** What is being asked **
An exact copy of the entries is needed, with every picture left out.

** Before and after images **
------------------------------------------------------------

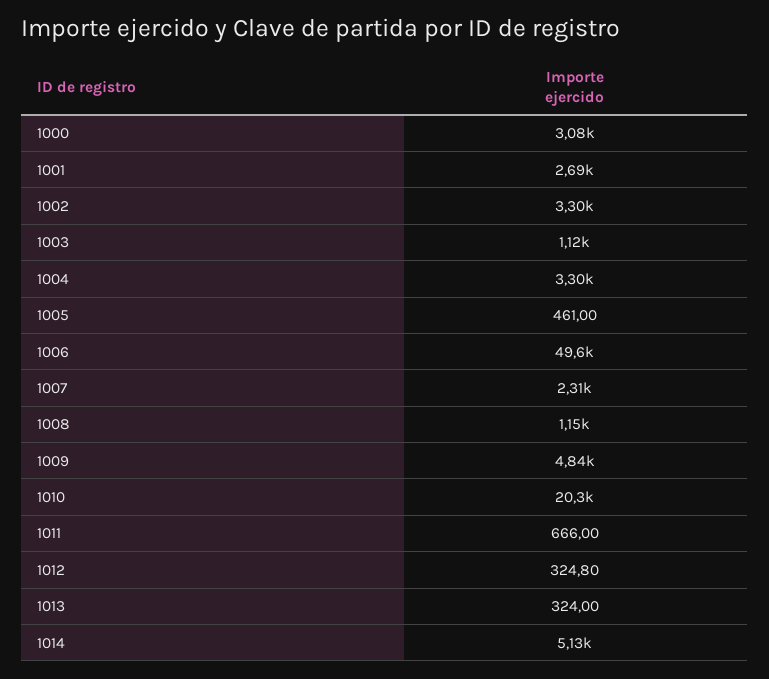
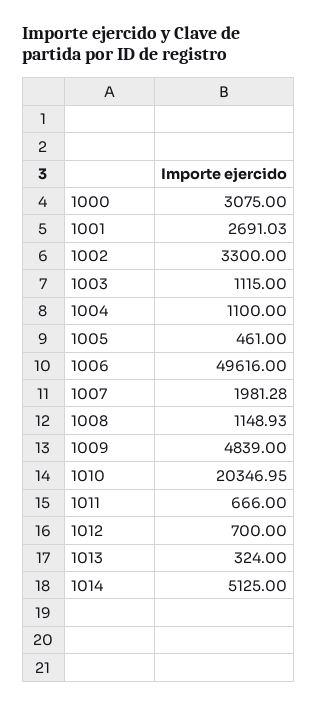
  {
    "1000": 3075,
    "1001": 2691.03,
    "1002": 3300,
    "1003": 1115,
-   "1004": 3300,
+   "1004": 1100,
    "1005": 461,
    "1006": 49616,
-   "1007": 2310,
+   "1007": 1981.28,
    "1008": 1148.93,
    "1009": 4839,
    "1010": 20346.95,
    "1011": 666,
-   "1012": 324.8,
+   "1012": 700,
    "1013": 324,
    "1014": 5125
  }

------------------------------------------------------------

** Exercise output **
  {
    "1000": 3075,
    "1001": 2691.03,
    "1002": 3300,
    "1003": 1115,
-   "1004": 3300,
+   "1004": 1100,
    "1005": 461,
    "1006": 49616,
-   "1007": 2310,
+   "1007": 1981.28,
    "1008": 1148.93,
    "1009": 4839,
    "1010": 20346.95,
    "1011": 666,
-   "1012": 324.8,
+   "1012": 700,
    "1013": 324,
    "1014": 5125
  }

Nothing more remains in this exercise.